Since the shock of the disastrous collision in July 2002 of the Bashkirian Tupolev Tu-154M with a DHL Airlines Boeing 757 over southern Germany, safety agencies have been developing advice for pilots faced with conflicting instructions from air traffic control (ATC) and airborne collision avoidance systems (ACAS, also known as TCAS). It had become clear as a result of the collision that not all states give their pilots identical advice on the sometimes conflicting priorities that determine what the pilot does.

Just after the collision, Eurocontrol issued a "safety flash" version of its ACAS II bulletin, summarising advice not only on how to act in the event of an ACAS resolution advisory (RA) that conflicts with ATC instructions, but the technical reasons and the logic. This year Eurocontrol has updated the bulletin with advice on situations - such as simultaneous horizontal and vertical convergence - that can generate an apparently illogical or unnecessary RA.

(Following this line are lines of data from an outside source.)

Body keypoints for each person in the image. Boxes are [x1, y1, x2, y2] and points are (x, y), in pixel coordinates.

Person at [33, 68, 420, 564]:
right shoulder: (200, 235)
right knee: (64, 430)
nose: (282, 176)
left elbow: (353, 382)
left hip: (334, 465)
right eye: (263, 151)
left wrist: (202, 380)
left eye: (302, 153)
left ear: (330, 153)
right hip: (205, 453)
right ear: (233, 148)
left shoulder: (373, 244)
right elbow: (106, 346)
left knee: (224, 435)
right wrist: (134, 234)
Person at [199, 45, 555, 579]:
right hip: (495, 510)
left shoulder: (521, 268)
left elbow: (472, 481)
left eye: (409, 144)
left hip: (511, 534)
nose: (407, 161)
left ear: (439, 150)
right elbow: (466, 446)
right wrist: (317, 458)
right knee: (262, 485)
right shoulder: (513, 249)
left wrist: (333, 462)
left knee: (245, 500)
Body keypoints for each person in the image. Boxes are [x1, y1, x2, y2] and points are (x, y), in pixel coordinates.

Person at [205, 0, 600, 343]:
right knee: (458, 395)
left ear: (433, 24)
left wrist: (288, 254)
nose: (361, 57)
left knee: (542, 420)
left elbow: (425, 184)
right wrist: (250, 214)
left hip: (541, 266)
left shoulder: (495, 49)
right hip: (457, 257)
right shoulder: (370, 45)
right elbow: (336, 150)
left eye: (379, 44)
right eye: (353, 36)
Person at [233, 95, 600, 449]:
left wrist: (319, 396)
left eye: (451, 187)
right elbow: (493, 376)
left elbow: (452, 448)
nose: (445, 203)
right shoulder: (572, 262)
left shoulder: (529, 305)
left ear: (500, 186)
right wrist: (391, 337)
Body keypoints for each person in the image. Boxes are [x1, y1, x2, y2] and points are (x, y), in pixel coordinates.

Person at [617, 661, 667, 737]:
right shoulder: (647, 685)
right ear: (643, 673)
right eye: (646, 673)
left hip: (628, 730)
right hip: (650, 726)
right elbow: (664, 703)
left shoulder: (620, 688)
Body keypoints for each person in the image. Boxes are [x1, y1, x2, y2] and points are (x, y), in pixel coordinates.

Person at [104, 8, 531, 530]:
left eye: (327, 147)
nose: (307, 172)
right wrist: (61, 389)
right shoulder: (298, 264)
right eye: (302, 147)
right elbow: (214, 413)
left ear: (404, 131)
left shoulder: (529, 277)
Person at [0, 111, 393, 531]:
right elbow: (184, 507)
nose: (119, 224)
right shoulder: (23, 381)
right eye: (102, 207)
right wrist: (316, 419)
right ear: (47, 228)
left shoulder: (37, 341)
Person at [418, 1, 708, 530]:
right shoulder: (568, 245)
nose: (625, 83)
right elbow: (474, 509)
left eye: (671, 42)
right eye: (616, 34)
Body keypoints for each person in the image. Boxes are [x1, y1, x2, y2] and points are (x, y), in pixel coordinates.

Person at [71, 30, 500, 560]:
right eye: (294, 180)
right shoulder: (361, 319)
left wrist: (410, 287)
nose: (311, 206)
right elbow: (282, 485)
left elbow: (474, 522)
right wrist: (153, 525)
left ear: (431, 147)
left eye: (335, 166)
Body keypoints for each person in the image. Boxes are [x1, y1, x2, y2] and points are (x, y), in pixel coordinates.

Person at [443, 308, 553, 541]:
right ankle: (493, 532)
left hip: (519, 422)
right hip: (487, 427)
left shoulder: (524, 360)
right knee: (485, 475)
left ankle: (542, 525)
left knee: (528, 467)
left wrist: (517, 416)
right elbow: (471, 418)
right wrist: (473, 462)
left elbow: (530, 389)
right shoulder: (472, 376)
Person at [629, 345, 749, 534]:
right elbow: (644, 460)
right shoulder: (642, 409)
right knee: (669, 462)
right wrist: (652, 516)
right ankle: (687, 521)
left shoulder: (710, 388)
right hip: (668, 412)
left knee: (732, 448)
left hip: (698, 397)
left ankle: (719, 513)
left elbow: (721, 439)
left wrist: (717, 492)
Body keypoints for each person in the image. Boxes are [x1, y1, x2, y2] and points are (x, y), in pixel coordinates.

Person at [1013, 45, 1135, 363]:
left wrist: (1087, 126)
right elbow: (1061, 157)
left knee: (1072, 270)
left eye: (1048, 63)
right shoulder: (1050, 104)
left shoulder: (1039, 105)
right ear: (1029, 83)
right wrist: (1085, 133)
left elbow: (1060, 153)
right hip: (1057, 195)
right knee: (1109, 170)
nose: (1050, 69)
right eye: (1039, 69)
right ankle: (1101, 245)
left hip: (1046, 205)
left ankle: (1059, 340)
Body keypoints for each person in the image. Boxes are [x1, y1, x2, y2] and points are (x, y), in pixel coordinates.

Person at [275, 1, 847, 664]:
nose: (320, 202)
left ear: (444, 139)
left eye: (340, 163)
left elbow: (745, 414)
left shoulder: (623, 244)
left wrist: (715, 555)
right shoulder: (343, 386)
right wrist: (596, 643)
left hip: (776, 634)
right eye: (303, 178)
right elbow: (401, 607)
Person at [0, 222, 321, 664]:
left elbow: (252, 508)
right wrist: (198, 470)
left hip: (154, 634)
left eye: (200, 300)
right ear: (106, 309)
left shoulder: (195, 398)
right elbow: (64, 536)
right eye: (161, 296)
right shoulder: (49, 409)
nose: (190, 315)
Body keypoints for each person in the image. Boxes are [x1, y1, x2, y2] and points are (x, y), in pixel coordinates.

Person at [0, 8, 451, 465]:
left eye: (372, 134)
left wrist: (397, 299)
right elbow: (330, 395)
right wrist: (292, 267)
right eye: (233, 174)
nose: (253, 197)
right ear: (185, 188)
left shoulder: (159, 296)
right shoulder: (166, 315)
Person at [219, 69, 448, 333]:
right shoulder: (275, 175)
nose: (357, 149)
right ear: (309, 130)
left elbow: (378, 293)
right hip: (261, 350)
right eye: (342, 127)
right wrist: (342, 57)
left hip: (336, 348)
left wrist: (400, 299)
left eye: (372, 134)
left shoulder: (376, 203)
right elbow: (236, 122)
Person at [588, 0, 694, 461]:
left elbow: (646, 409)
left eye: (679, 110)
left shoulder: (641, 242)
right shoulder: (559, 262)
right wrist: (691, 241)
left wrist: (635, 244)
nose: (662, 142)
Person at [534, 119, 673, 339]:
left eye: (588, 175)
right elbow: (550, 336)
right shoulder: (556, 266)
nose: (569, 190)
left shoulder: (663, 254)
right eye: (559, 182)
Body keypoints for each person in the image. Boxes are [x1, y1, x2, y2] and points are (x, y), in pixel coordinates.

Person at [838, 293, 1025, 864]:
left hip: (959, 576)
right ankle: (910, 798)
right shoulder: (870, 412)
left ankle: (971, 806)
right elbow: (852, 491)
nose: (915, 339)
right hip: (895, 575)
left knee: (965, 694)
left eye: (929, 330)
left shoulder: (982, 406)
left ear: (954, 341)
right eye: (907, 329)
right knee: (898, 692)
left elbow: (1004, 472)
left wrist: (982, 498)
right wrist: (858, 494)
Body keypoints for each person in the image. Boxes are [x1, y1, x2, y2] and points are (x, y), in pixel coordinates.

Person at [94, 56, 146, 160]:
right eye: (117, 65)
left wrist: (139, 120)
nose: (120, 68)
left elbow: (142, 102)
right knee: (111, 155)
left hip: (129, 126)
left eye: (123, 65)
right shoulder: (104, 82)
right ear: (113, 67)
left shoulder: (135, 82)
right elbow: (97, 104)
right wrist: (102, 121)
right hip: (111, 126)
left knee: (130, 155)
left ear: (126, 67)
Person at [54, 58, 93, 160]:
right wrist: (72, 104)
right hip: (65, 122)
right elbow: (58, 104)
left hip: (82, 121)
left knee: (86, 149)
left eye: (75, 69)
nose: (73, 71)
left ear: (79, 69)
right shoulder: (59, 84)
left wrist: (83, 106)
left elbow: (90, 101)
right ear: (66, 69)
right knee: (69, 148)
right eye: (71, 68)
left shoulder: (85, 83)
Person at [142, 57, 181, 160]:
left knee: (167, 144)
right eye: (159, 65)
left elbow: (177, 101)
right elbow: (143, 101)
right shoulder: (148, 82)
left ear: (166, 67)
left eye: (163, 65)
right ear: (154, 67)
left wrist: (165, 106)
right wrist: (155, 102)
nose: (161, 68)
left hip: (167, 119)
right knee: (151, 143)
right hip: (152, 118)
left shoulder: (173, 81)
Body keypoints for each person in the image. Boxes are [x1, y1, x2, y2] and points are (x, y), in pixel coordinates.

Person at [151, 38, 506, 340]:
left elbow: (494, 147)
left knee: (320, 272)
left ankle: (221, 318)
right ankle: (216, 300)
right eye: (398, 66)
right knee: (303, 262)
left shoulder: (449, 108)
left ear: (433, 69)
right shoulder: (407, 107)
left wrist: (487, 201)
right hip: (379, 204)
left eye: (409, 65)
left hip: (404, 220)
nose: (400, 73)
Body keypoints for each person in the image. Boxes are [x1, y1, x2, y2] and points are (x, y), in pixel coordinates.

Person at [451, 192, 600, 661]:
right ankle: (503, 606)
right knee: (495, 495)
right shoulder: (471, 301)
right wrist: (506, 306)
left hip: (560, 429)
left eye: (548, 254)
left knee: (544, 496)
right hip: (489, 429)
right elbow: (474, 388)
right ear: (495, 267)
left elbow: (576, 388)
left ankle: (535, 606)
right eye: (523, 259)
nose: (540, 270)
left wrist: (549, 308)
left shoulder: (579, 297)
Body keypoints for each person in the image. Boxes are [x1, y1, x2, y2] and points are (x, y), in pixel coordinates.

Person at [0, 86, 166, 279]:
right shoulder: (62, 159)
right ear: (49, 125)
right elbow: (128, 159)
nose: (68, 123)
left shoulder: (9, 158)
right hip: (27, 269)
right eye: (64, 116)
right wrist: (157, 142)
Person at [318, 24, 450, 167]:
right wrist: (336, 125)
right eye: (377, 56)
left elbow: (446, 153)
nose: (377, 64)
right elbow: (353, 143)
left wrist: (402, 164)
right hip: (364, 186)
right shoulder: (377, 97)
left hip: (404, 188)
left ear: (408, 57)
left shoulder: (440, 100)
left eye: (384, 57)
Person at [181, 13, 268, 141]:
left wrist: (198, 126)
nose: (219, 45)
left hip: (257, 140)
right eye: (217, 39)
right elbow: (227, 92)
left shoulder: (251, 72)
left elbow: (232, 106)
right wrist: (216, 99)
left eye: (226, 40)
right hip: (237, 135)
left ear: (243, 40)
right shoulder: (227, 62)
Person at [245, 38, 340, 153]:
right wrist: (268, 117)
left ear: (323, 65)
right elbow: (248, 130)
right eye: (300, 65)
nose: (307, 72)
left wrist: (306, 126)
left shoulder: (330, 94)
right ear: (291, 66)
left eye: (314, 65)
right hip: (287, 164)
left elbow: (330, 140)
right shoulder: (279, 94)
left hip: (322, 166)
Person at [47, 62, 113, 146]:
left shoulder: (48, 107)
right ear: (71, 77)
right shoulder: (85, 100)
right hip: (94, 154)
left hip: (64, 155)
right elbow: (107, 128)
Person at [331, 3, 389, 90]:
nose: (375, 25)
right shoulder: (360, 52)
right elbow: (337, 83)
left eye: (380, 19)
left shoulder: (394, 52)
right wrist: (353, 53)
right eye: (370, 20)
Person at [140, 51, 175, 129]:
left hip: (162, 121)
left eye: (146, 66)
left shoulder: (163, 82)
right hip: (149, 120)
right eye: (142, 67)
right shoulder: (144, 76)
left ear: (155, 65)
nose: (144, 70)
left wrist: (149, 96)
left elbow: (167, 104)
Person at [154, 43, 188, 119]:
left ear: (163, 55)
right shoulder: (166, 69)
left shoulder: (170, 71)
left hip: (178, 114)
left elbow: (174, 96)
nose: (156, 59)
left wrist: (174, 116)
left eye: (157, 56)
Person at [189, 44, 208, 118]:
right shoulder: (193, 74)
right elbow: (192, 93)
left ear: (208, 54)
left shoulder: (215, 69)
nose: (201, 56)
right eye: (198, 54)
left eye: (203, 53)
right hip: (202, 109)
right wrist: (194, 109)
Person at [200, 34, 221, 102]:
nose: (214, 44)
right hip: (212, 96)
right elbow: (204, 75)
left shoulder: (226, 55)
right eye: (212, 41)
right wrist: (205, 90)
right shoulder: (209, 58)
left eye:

The "safety flash" basic advice is that "it is critical that pilots respond accurately and promptly to resolution advisories". To eliminate doubt, it made it clear that pilots should comply with RAs even if:

there is an opposite instruction by the controller; the aircraft is at the top of its altitude envelope and a climb RA is generated, "climb at least a little, but do not descend opposite to the RA"; the controller gives traffic information that seems to conflict with an RA. The reason for trusting the ACAS first is that the update rate of the controller's radar is not as fast and accurate as that generated by the ACAS, particularly if the aircraft is climbing or descending fast; an aircraft has been visually acquired, "follow the RA because the wrong aircraft might have been identified and the situation wrongly assessed".

Pilots are reminded to tell ATC of their action in following an RA as soon as possible, for example: "[callsign] TCAS climb".

The most recent edition of the bulletin does not change any of the basic advice, but introduces techniques for reducing the likelihood of avoidable RAs. The main point is to reduce rate of climb or descent to 1,000ft/min (5.1m/s) or less when the aircraft is within 1,000ft (300m) of its cleared altitude. Eurocontrol says it wants this advice to become required procedure, pointing out that it is incorporated into aeronautical information publications in "two core area European states".

Finally, the bulletin states that following an RA caused by fast vertical convergence will still guarantee separation, even if the pilots judge it to be operationally unnecessary because they know they are about to level off. Following RAs caused by "level busts" - aircraft passing through their cleared altitude by mistake - is also the best way of ensuring separation in such events, says Eurocontrol.